# Given data
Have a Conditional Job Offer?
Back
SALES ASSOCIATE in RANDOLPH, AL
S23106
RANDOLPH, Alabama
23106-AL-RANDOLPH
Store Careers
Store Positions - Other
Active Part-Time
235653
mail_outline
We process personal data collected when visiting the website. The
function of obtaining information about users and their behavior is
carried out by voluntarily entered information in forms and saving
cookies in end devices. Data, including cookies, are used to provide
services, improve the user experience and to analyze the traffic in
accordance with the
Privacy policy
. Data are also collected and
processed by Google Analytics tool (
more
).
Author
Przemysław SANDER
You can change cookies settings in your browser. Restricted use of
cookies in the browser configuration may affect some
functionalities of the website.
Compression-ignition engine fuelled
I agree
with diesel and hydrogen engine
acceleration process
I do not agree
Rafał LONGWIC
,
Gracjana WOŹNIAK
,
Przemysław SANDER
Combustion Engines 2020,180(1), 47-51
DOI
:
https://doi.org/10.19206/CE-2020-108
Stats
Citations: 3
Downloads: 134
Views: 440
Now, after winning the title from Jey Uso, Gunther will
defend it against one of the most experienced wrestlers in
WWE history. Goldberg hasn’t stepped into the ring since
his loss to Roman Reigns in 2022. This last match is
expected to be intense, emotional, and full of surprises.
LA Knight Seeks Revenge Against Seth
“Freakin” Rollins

# About this task
Please return each line above that contains the string "RANDOLPH". Case counts.

# Answer box
SALES ASSOCIATE in RANDOLPH, AL
RANDOLPH, Alabama
23106-AL-RANDOLPH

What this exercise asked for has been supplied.